▶ [DATASET ENTRIES]:
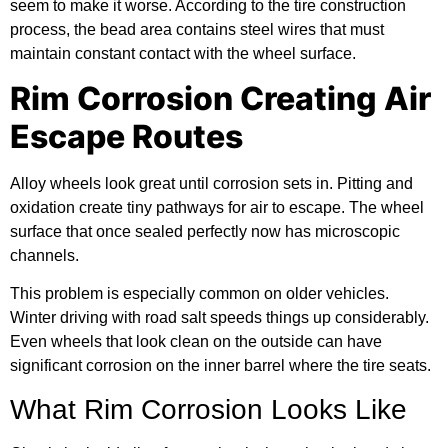
seem to make it worse. According to the
tire construction
process
, the bead area contains steel wires that must
maintain constant contact with the wheel surface.
Rim Corrosion Creating Air
Escape Routes
Alloy wheels look great until corrosion sets in. Pitting and
oxidation create tiny pathways for air to escape. The wheel
surface that once sealed perfectly now has microscopic
channels.
This problem is especially common on older vehicles.
Winter driving with road salt speeds things up considerably.
Even wheels that look clean on the outside can have
significant corrosion on the inner barrel where the tire seats.
What Rim Corrosion Looks Like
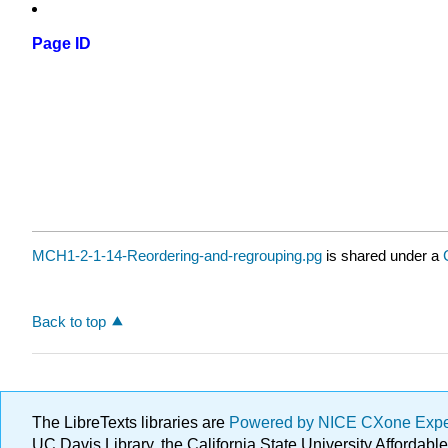
Page ID
MCH1-2-1-14-Reordering-and-regrouping.pg
is shared under a
Back to top
The LibreTexts libraries are
Powered by NICE CXone Exp
UC Davis Library, the California State University Afforda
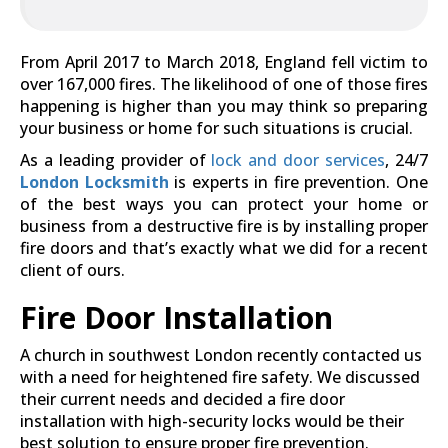
From April 2017 to March 2018, England fell victim to
over 167,000 fires. The likelihood of one of those fires
happening is higher than you may think so preparing
your business or home for such situations is crucial.
As a leading provider of
lock and door services
, 24/7
London Locksmith
is experts in fire prevention. One
of the best ways you can protect your home or
business from a destructive fire is by installing proper
fire doors and that’s exactly what we did for a recent
client of ours.
Fire Door Installation
A church in southwest London recently contacted us
with a need for heightened fire safety. We discussed
their current needs and decided a fire door
installation with high-security locks would be their
best solution to ensure proper fire prevention.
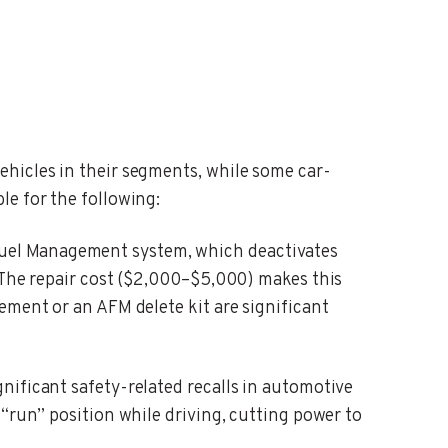
ehicles in their segments, while some car-
le for the following:
uel Management system, which deactivates
. The repair cost ($2,000–$5,000) makes this
ement or an AFM delete kit are significant
gnificant safety-related recalls in automotive
“run” position while driving, cutting power to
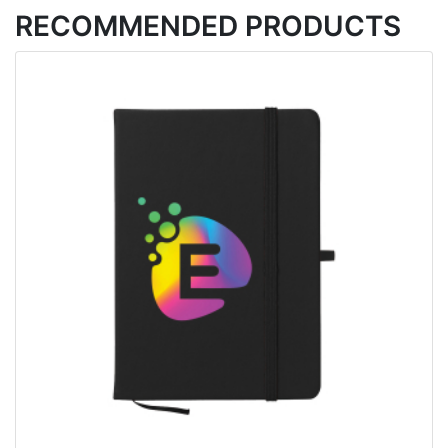
RECOMMENDED PRODUCTS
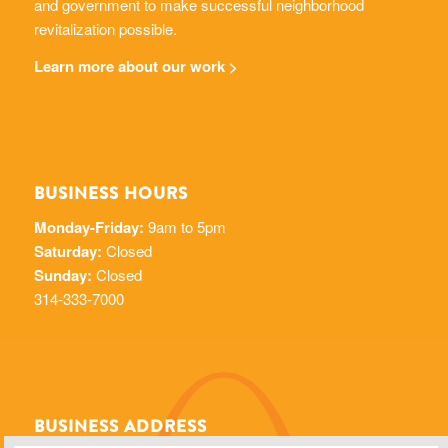
and government to make successful neighborhood
revitalization possible.
Learn more about our work >
BUSINESS HOURS
Monday-Friday:
9am to 5pm
Saturday:
Closed
Sunday:
Closed
314-333-7000
BUSINESS ADDRESS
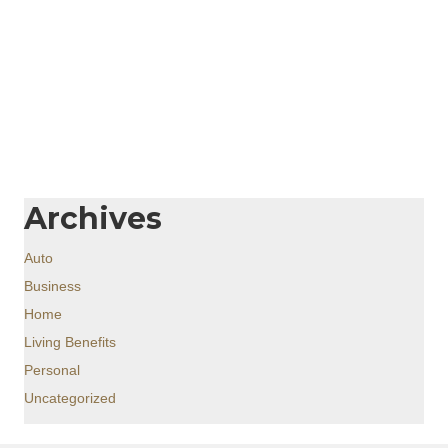
Archives
Auto
Business
Home
Living Benefits
Personal
Uncategorized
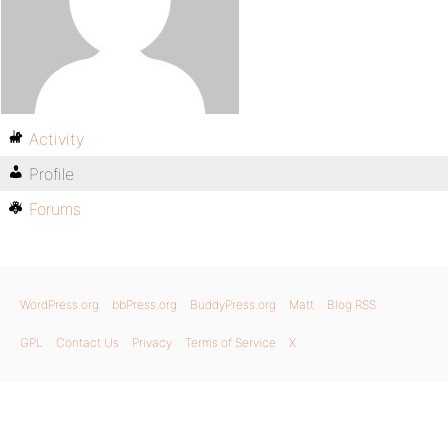
Activity
Profile
Forums
WordPress.org
bbPress.org
BuddyPress.org
Matt
Blog RSS
GPL
Contact Us
Privacy
Terms of Service
X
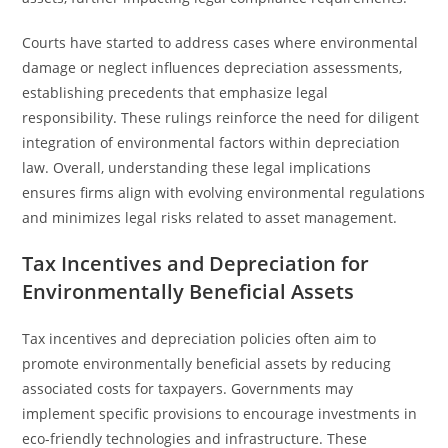
Courts have started to address cases where environmental
damage or neglect influences depreciation assessments,
establishing precedents that emphasize legal
responsibility. These rulings reinforce the need for diligent
integration of environmental factors within depreciation
law. Overall, understanding these legal implications
ensures firms align with evolving environmental regulations
and minimizes legal risks related to asset management.
Tax Incentives and Depreciation for
Environmentally Beneficial Assets
Tax incentives and depreciation policies often aim to
promote environmentally beneficial assets by reducing
associated costs for taxpayers. Governments may
implement specific provisions to encourage investments in
eco-friendly technologies and infrastructure. These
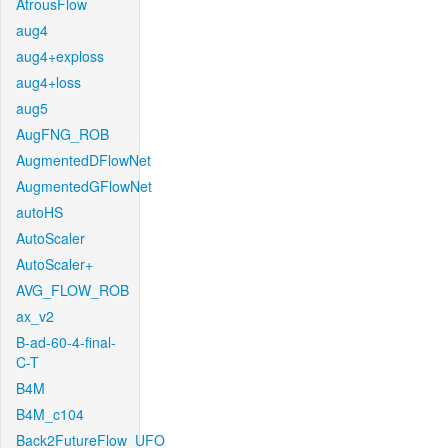
AtrousFlow
aug4
aug4+exploss
aug4+loss
aug5
AugFNG_ROB
AugmentedDFlowNet
AugmentedGFlowNet
autoHS
AutoScaler
AutoScaler+
AVG_FLOW_ROB
ax_v2
B-ad-60-4-final-
C-T
B4M
B4M_c104
Back2FutureFlow_UFO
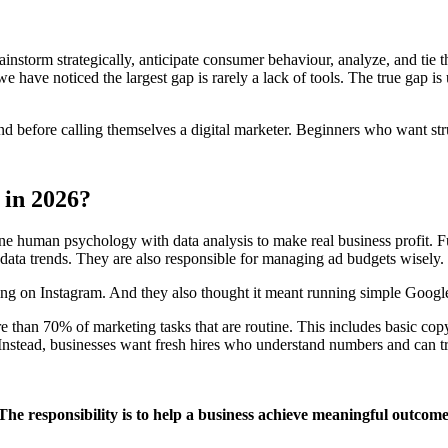
ainstorm strategically, anticipate consumer behaviour, analyze, and tie
we have noticed the largest gap is rarely a lack of tools. The true gap
nd before calling themselves a digital marketer. Beginners who want st
 in 2026?
bine human psychology with data analysis to make real business profit.
ata trends. They are also responsible for managing ad budgets wisely.
ing on Instagram. And they also thought it meant running simple Google 
ore than 70% of marketing tasks that are routine. This includes basic c
 Instead, businesses want fresh hires who understand numbers and can tr
. The responsibility is to help a business achieve meaningful outcome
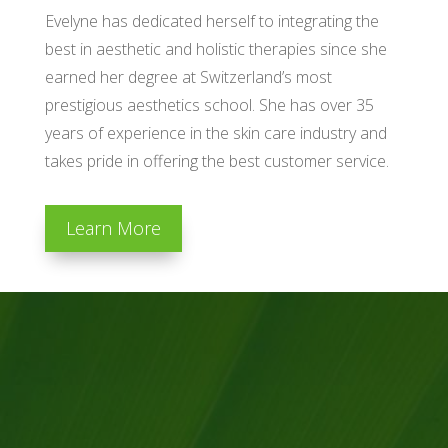
Evelyne has dedicated herself to integrating the
best in aesthetic and holistic therapies since she
earned her degree at Switzerland’s most
prestigious aesthetics school. She has over 35
years of experience in the skin care industry and
takes pride in offering the best customer service.
Learn More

▶ [HOW TO COMPLETE THIS TASK]: Please show each line above that contains the word "Learn".

▶ [TASK OUTPUT]:
Learn more about our work >
Learn More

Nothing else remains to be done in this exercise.